それに加え、今は亡きアルハイゼンの父親が彼女と多少の面識があったらしいのも後押しになったようだった。あなた達ほどではもちろんないけれど、と過去を懐かしむように彼女はアルハイゼンの父親との記憶を教えてくれたのだ。だから、全くの赤の他人だとも思えないのだと、彼女は言っていたのを記憶している。

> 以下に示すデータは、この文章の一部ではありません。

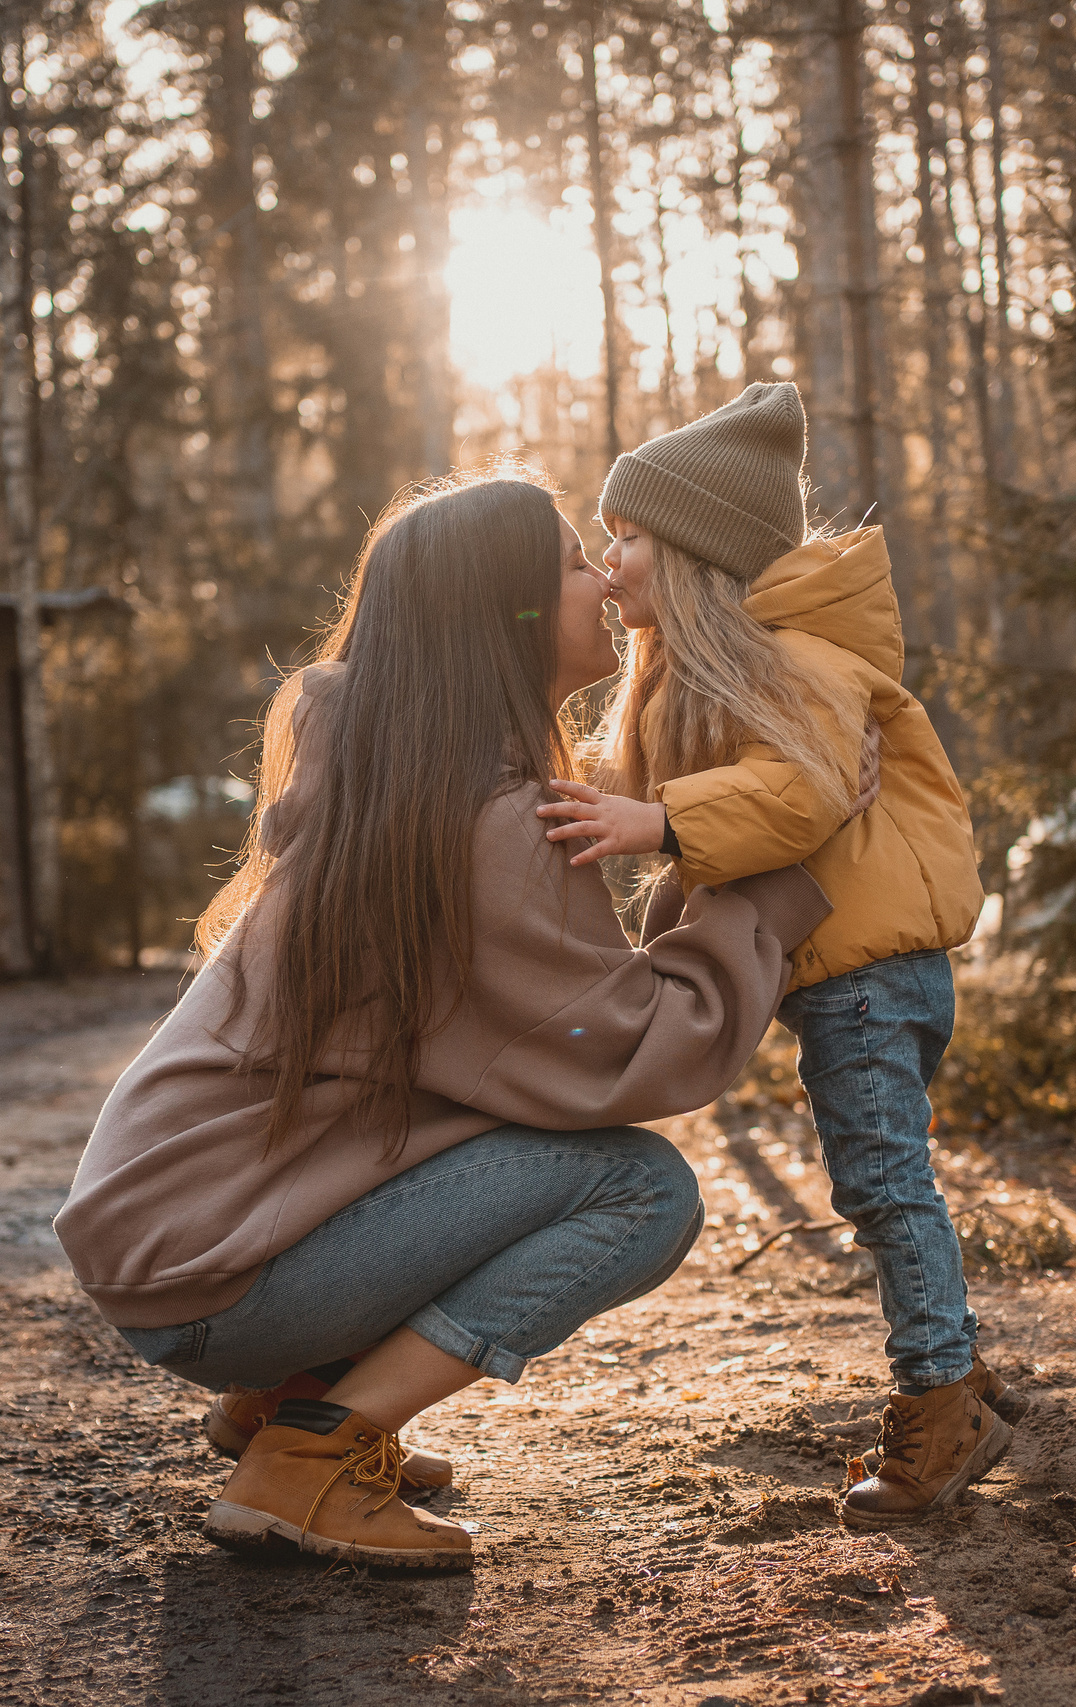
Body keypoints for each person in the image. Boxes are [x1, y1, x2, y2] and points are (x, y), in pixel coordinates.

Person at [54, 469, 831, 1571]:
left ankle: (288, 1401)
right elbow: (648, 1048)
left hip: (169, 1239)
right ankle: (311, 1458)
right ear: (500, 618)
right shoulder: (489, 827)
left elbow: (554, 1039)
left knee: (536, 1154)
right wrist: (771, 869)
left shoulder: (398, 793)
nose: (606, 582)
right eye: (573, 562)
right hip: (214, 1273)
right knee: (641, 1189)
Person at [533, 383, 1014, 1529]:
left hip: (866, 975)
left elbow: (797, 796)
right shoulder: (714, 672)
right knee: (888, 1180)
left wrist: (657, 826)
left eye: (629, 536)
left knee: (883, 1183)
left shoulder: (795, 660)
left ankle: (941, 1401)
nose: (609, 558)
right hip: (850, 970)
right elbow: (646, 789)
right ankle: (958, 1372)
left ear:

「母さん、僕の書いたこと覚えてくれてたんだな。それも、随分前のことをすぐ思い出せるくらいに」
そっか、とカーヴェが吐息を零すようについた相槌は酷く幼い響きがする。彼女にとって母親との関係は学生時代よりもっと前から形を変えられていないのだと、今更ながらに思い知らされた。そんな彼女にとって、アルハイゼンとの交際は果たしてどれだけの勇気を振り絞って報告されるべきものだったのだろうか。そう思うと、いつの間にか落ち着いていた心臓がちりちりと焼けるのを感じる。
「君のお母さんは何と?」
目を伏せてどこかふわふわした気持ちを持て余しているように見えるカーヴェに尋ねると、ぱちんと瞬きが一つあって美しい眼差しが寄せられる。それからその視線が柔らかく解けて、口元がむにむにと動いて最後に少女のように微笑んだ。
「僕からも教えてもらえて嬉しいって」
「俺も同じ気持ちだ」
嬉しくて堪らないとばかりに紡がれる声にアルハイゼンは目を細めてカーヴェを抱き寄せる。そうすれば自分からアルハイゼンの肩口に額を寄せてくれたカーヴェの後頭部に手のひらを当てると、足首に近い甲に彼女の爪先が少しばかり掠める。外の空気に触れていたせいでひんやりとしたそれが、早く温もってしまえば良いと思う。よかった、と夜に相応しい微かな声がアルハイゼンの耳を擽るので、アルハイゼンは彼女を捕らえる腕の力をほんの少しだけ強めた。
急がなくていいから、いつか二人で君のお母さんに会いに行ければいい。まだ告げるには早いだろう願いを飲み込んで、アルハイゼンはひとまず目の前の幸福に浸ることにした。